It looks like you still don't have a good assay to test your protein. Currently you're putting your hopes on the mouse polyclonal antibody made by your colleague. Jumping from a not-very-good-assay into another one, won't give you much information. If I were you, I would try to look for expression of the 37 KDa protein in a Western Blot using the mouse polyclonal antibody. If this works, then your ELISA would probably work. But it's best to use a standard structural technique like immunoblot to gain information instead of a newly developed technique like ELISA and doesn't give you structural information. Use a gradient gel, say 4-20% acrylamide.

To improve the probability of detection, I would use Golgi Plug or Brefeldin A to block the secretion of the protein and make it concentrate inside the secretory pathway (ER, Golgi, endosomes, etc). A few hours is enough (3-4 hrs), take a whole lysate (easily done with cell culture, apply 40 uL of 2xLaemmli buffer to a monolayer (2cm2; one well of a 24 well plate) and shear DNA with an insulin syringe). Load into SDS-PAGE and detect with mouse polycloncal antibody.

Once you detect your protein with Western blot, then you're in a position to study possible stimulation of expression with ligands or drugs. Good luck.
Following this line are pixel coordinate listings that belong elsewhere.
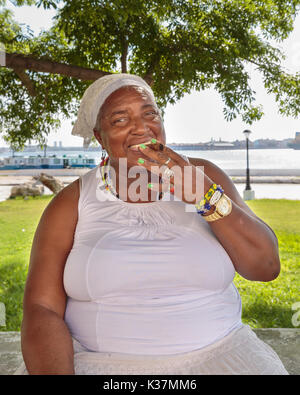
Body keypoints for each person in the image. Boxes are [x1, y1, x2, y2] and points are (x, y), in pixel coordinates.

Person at [15, 73, 288, 375]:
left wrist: (204, 195)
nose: (141, 129)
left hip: (222, 358)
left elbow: (266, 266)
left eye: (150, 114)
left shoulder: (205, 175)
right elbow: (43, 309)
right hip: (100, 365)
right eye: (120, 120)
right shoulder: (71, 203)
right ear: (98, 137)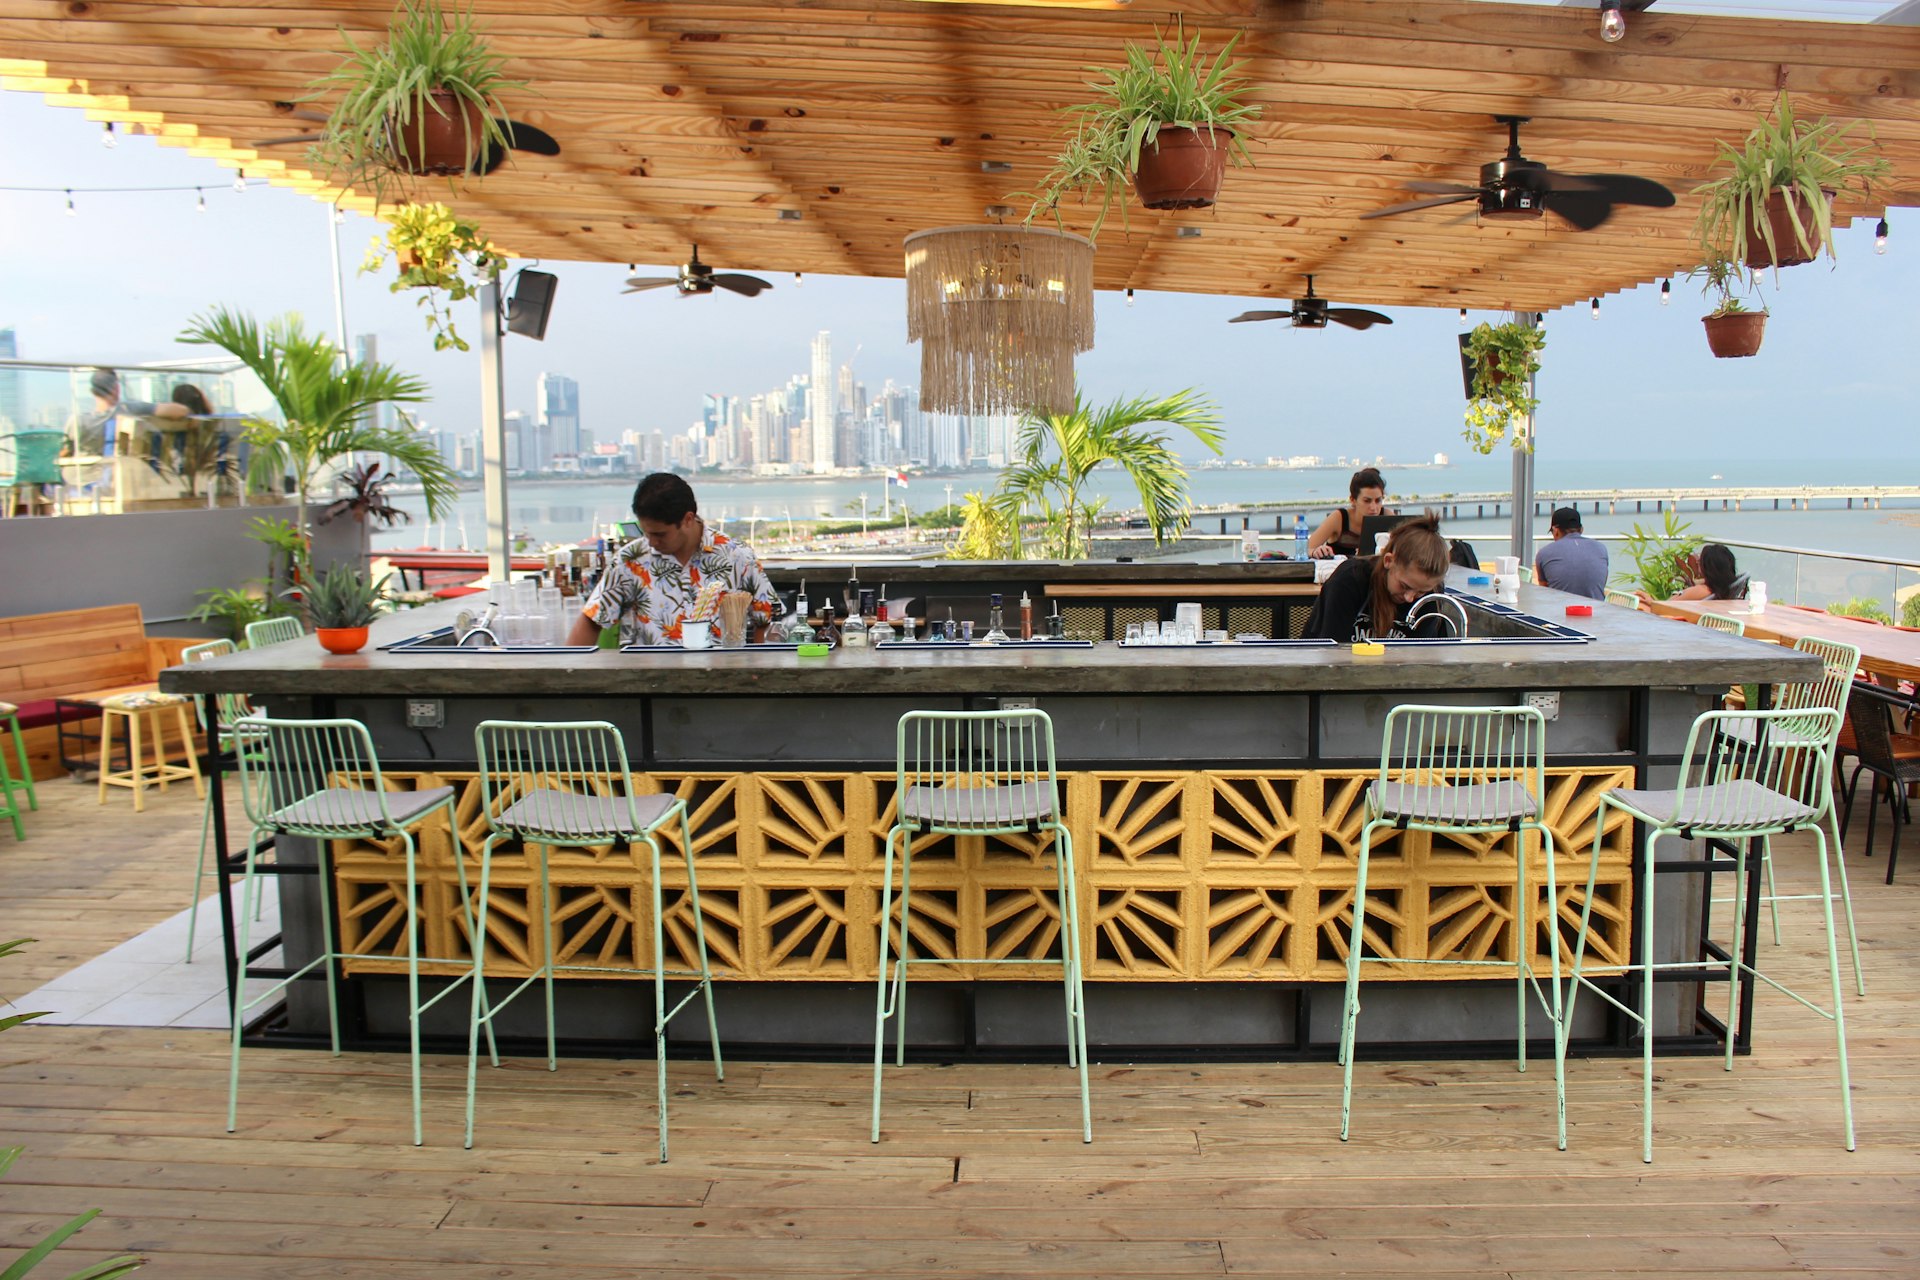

You could also try Dot Blot with your supernatant. We did that successfully with a 30kDa secreted protein. Just spot your supernatant on a Nitrocellulose or PVDF Membrane and let it dry, block, incubate with your antibody, secondary antibody and detection via HRP. The method is supereasy and straight forward

I agree with Benjamin Jurek, dot blots are more sensitive than ELISAs (an ELISA plate binds only a few % of the sample protein, a PVDF membrane 100%), linear over 5 orders of magnitude (with fluorescence or chemiluminescence detection), cheaper (membrane instead of plates) and quicker too.

However, I always use PVDF, which in experiments with 125I-labelled Hsc70 bound reproducibly nearly all protein, while NC bound only about 60% with considerable variability. Also, NC has the bad habit of fragmenting during development.

You can simply do a spot blot (pippet 1 µL sample onto the membrane), but quantitation is more precise if you use dot-blots with a 96-well vacuum manifold, but the good ones with a gasket of silicone rubber, not the cheap ones sealed with filter paper. I use https://www.bio-rad.com/de-de/sku/1706545-bio-dot-apparatus?ID=1706545

Sorry, if I was not clear. I have used the polyclonal mouse antibody and conducted a WB analysis and done immunostaining and it seems to be very specific. There is just not alot of endogenously expressed protein, I have to use 30ug of protein to detect protein expression on the membrane. Thank you everyone I will do more reading and see if the Dot Blot is applicable!

I AGREE WITH BENJAMIN JUREK

(I would like to know if there is a technique called ELISA cell. ELISPOT is similar?)

Mª Angeles Zorrilla Lopez-Perea : yes, there is, see https://en.wikipedia.org/wiki/ELISpot

It is a technique desighned for detecting and quantifying soluble substances such as peptide, protein, antibodies and hormones.